The station was named after Marutamachi Street as it is located where the railway beneath Kawabata Street crosses Marutamachi Street, and Heian Shrine (Heian Jingū) along Marutamachi Street. This is the second station along Marutamachi Street named Marutamachi; Marutamachi Station is on the Karasuma Line subway.

==Trains served==
Local, sub-express and express trains of the Ōtō Line, most of which continue to the Keihan Main Line, stop at the station while rapid express trains and limited express trains pass.

| « |  | Service | » |  |
Ōtō Line
| Sanjō |  | Local |  | Demachiyanagi |
| Sanjō |  | Sub Express Commuter Sub Express (only running for Yodoyabashi or Nakanoshima on weekday mornings) |  | Demachiyanagi |
| Sanjō |  | Express |  | Demachiyanagi |
Rapid Express: Does not stop at this station
Commuter Rapid Express (only running for Nakanoshima on weekday mornings): Does not stop at this station
Limited Express: Does not stop at this station

==Layout==
The station in a double track section has one underground island platform with two tracks.

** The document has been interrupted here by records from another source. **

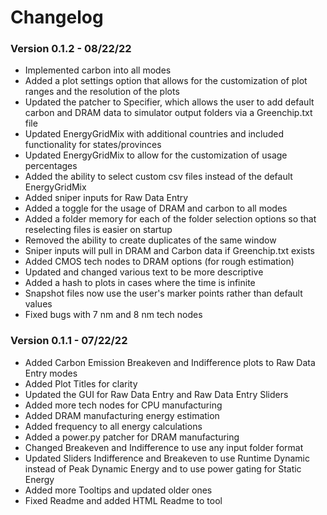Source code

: # Changelog 
### Version 0.1.2 - 08/22/22
 * Implemented carbon into all modes
 * Added a plot settings option that allows for the customization of plot ranges and the resolution of the plots
 * Updated the patcher to Specifier, which allows the user to add default carbon and DRAM data to simulator output folders via a Greenchip.txt file
 * Updated EnergyGridMix with additional countries and included functionality for states/provinces
 * Updated EnergyGridMix to allow for the customization of usage percentages
 * Added the ability to select custom csv files instead of the default EnergyGridMix
 * Added sniper inputs for Raw Data Entry
 * Added a toggle for the usage of DRAM and carbon to all modes
 * Added a folder memory for each of the folder selection options so that reselecting files is easier on startup
 * Removed the ability to create duplicates of the same window
 * Sniper inputs will pull in DRAM and Carbon data if Greenchip.txt exists
 * Added CMOS tech nodes to DRAM options (for rough estimation)
 * Updated and changed various text to be more descriptive
 * Added a hash to plots in cases where the time is infinite
 * Snapshot files now use the user's marker points rather than default values
 * Fixed bugs with 7 nm and 8 nm tech nodes


### Version 0.1.1 - 07/22/22

 * Added Carbon Emission Breakeven and Indifference plots to Raw Data Entry modes
 * Added Plot Titles for clarity
 * Updated the GUI for Raw Data Entry and Raw Data Entry Sliders
 * Added more tech nodes for CPU manufacturing
 * Added DRAM manufacturing energy estimation
 * Added frequency to all energy calculations 
 * Added a power.py patcher for DRAM manufacturing
 * Changed Breakeven and Indifference to use any input folder format
 * Updated Sliders Indifference and Breakeven to use Runtime Dynamic instead of Peak Dynamic Energy and to use power gating for Static Energy
 * Added more Tooltips and updated older ones
 * Fixed Readme and added HTML Readme to tool
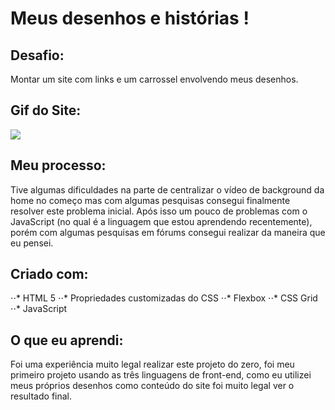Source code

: #  Meus desenhos e histórias !

## Desafio:

Montar um site com links e um carrossel envolvendo meus desenhos.

## Gif do Site:

![](https://github.com/samuraijm/myDrawingSite/blob/main/myDrawingSite.gif)

## Meu processo:

Tive algumas dificuldades na parte de centralizar o vídeo de background da home no começo mas com algumas pesquisas consegui finalmente resolver este problema inicial.
Após isso um pouco de problemas com o JavaScript (no qual é a linguagem que estou aprendendo recentemente), porém com algumas pesquisas em fórums consegui realizar da maneira que eu pensei.

## Criado com:

⋅⋅* HTML 5
⋅⋅* Propriedades customizadas do CSS
⋅⋅* Flexbox
⋅⋅* CSS Grid
⋅⋅* JavaScript

## O que eu aprendi:

Foi uma experiência muito legal realizar este projeto do zero, foi meu primeiro projeto usando as três linguagens de front-end, como eu utilizei meus próprios desenhos como conteúdo do site foi muito legal ver o resultado final.



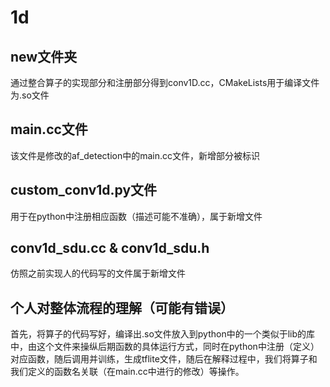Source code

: # 1d

## new文件夹
通过整合算子的实现部分和注册部分得到conv1D.cc，CMakeLists用于编译文件为.so文件

## main.cc文件
该文件是修改的af_detection中的main.cc文件，新增部分被标识

## custom_conv1d.py文件
用于在python中注册相应函数（描述可能不准确），属于新增文件

## conv1d_sdu.cc & conv1d_sdu.h
仿照之前实现人的代码写的文件属于新增文件

## 个人对整体流程的理解（可能有错误）

首先，将算子的代码写好，编译出.so文件放入到python中的一个类似于lib的库中，由这个文件来操纵后期函数的具体运行方式，同时在python中注册（定义）对应函数，随后调用并训练，生成tflite文件，随后在解释过程中，我们将算子和我们定义的函数名关联（在main.cc中进行的修改）等操作。
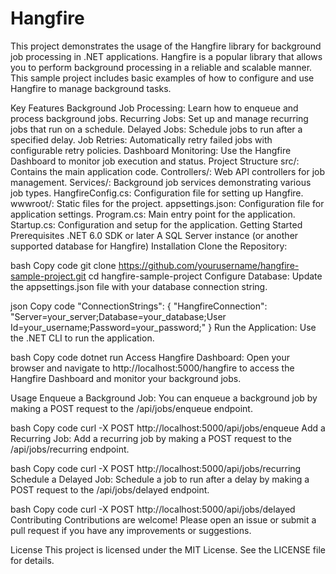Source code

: # Hangfire
This project demonstrates the usage of the Hangfire library for background job processing in .NET applications. Hangfire is a popular library that allows you to perform background processing in a reliable and scalable manner. This sample project includes basic examples of how to configure and use Hangfire to manage background tasks.

Key Features
Background Job Processing: Learn how to enqueue and process background jobs.
Recurring Jobs: Set up and manage recurring jobs that run on a schedule.
Delayed Jobs: Schedule jobs to run after a specified delay.
Job Retries: Automatically retry failed jobs with configurable retry policies.
Dashboard Monitoring: Use the Hangfire Dashboard to monitor job execution and status.
Project Structure
src/: Contains the main application code.
Controllers/: Web API controllers for job management.
Services/: Background job services demonstrating various job types.
HangfireConfig.cs: Configuration file for setting up Hangfire.
wwwroot/: Static files for the project.
appsettings.json: Configuration file for application settings.
Program.cs: Main entry point for the application.
Startup.cs: Configuration and setup for the application.
Getting Started
Prerequisites
.NET 6.0 SDK or later
A SQL Server instance (or another supported database for Hangfire)
Installation
Clone the Repository:

bash
Copy code
git clone https://github.com/yourusername/hangfire-sample-project.git
cd hangfire-sample-project
Configure Database:
Update the appsettings.json file with your database connection string.

json
Copy code
"ConnectionStrings": {
    "HangfireConnection": "Server=your_server;Database=your_database;User Id=your_username;Password=your_password;"
}
Run the Application:
Use the .NET CLI to run the application.

bash
Copy code
dotnet run
Access Hangfire Dashboard:
Open your browser and navigate to http://localhost:5000/hangfire to access the Hangfire Dashboard and monitor your background jobs.

Usage
Enqueue a Background Job:
You can enqueue a background job by making a POST request to the /api/jobs/enqueue endpoint.

bash
Copy code
curl -X POST http://localhost:5000/api/jobs/enqueue
Add a Recurring Job:
Add a recurring job by making a POST request to the /api/jobs/recurring endpoint.

bash
Copy code
curl -X POST http://localhost:5000/api/jobs/recurring
Schedule a Delayed Job:
Schedule a job to run after a delay by making a POST request to the /api/jobs/delayed endpoint.

bash
Copy code
curl -X POST http://localhost:5000/api/jobs/delayed
Contributing
Contributions are welcome! Please open an issue or submit a pull request if you have any improvements or suggestions.

License
This project is licensed under the MIT License. See the LICENSE file for details.
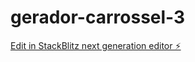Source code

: # gerador-carrossel-3

[Edit in StackBlitz next generation editor ⚡️](https://stackblitz.com/~/github.com/walter2161/gerador-carrossel-3)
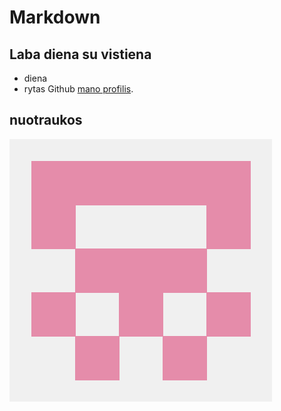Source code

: # Markdown
## Laba diena su vistiena
- diena
- rytas
Github [mano profilis](https://github.com/Cyber9933).

## nuotraukos
![alt text](image.png)
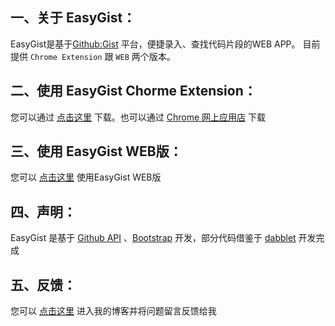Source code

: 
## 一、关于 EasyGist：

EasyGist是基于[Github:Gist](https://gist.github.com/) 平台，便捷录入、查找代码片段的WEB APP。
目前提供 `Chrome Extension` 跟 `WEB` 两个版本。

## 二、使用 EasyGist Chorme Extension：

您可以通过 [点击这里](https://gist.github.com/) 下载。也可以通过 [Chrome 网上应用店](https://chrome.google.com/webstore/detail/ndaolknjmihfbaalcfnlkgdcheiojdoo?hl=zh-CN) 下载

## 三、使用 EasyGist WEB版：

您可以 [点击这里](http://lab.reeqi.name/easyGist/index.html) 使用EasyGist WEB版

## 四、声明：

EasyGist 是基于 [Github API](http://developer.github.com/) 、[Bootstrap](http://twitter.github.com/bootstrap/) 开发，部分代码借鉴于 [dabblet](https://github.com/LeaVerou/dabblet) 开发完成

## 五、反馈：

您可以 [点击这里]( http://reeqi.name/front-end/easygist/) 进入我的博客并将问题留言反馈给我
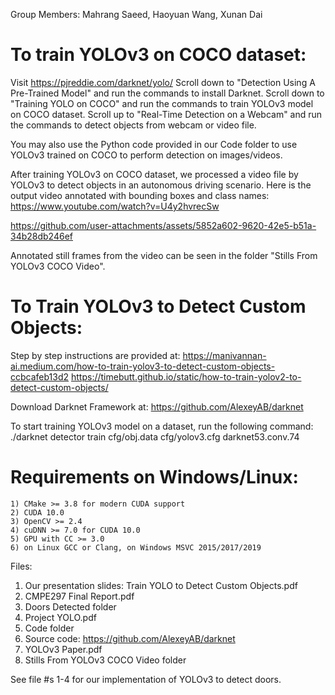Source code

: Group Members:   Mahrang Saeed, Haoyuan Wang, Xunan Dai

To train YOLOv3 on COCO dataset:
================================

Visit https://pjreddie.com/darknet/yolo/
Scroll down to "Detection Using A Pre-Trained Model" and run the commands to install Darknet.
Scroll down to "Training YOLO on COCO" and run the commands to train YOLOv3 model on COCO dataset.
Scroll up to "Real-Time Detection on a Webcam" and run the commands to detect objects from webcam or video file.

You may also use the Python code provided in our Code folder to use YOLOv3 trained on COCO to perform detection on images/videos.

After training YOLOv3 on COCO dataset, we processed a video file by YOLOv3 to detect objects in an autonomous driving scenario.
Here is the output video annotated with bounding boxes and class names:  https://www.youtube.com/watch?v=U4y2hvrecSw



https://github.com/user-attachments/assets/5852a602-9620-42e5-b51a-34b28db246ef



Annotated still frames from the video can be seen in the folder "Stills From YOLOv3 COCO Video".


To Train YOLOv3 to Detect Custom Objects:
=========================================

Step by step instructions are provided at: 
https://manivannan-ai.medium.com/how-to-train-yolov3-to-detect-custom-objects-ccbcafeb13d2
https://timebutt.github.io/static/how-to-train-yolov2-to-detect-custom-objects/

Download Darknet Framework at:
https://github.com/AlexeyAB/darknet

To start training YOLOv3 model on a dataset, run the following command: 
./darknet detector train cfg/obj.data cfg/yolov3.cfg darknet53.conv.74

Requirements on Windows/Linux:
==============================
    1) CMake >= 3.8 for modern CUDA support
    2) CUDA 10.0
    3) OpenCV >= 2.4
    4) cuDNN >= 7.0 for CUDA 10.0 
    5) GPU with CC >= 3.0
    6) on Linux GCC or Clang, on Windows MSVC 2015/2017/2019

Files:
1. Our presentation slides: Train YOLO to Detect Custom Objects.pdf
2. CMPE297 Final Report.pdf
3. Doors Detected folder
4. Project YOLO.pdf
5. Code folder
6. Source code: https://github.com/AlexeyAB/darknet
7. YOLOv3 Paper.pdf
8. Stills From YOLOv3 COCO Video folder

See file #s 1-4 for our implementation of YOLOv3 to detect doors.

Stairs, escalators and elevators connect the platform on the second basement to the first basement concourse and then to the ground level.

==History==
The station opened on October 5, 1989, when the Ōtō Line started operation.

The station was renamed from Marutamachi Station (丸太町駅, Marutamachi-eki) on October 19, 2008, the date of opening of the Nakanoshima Line.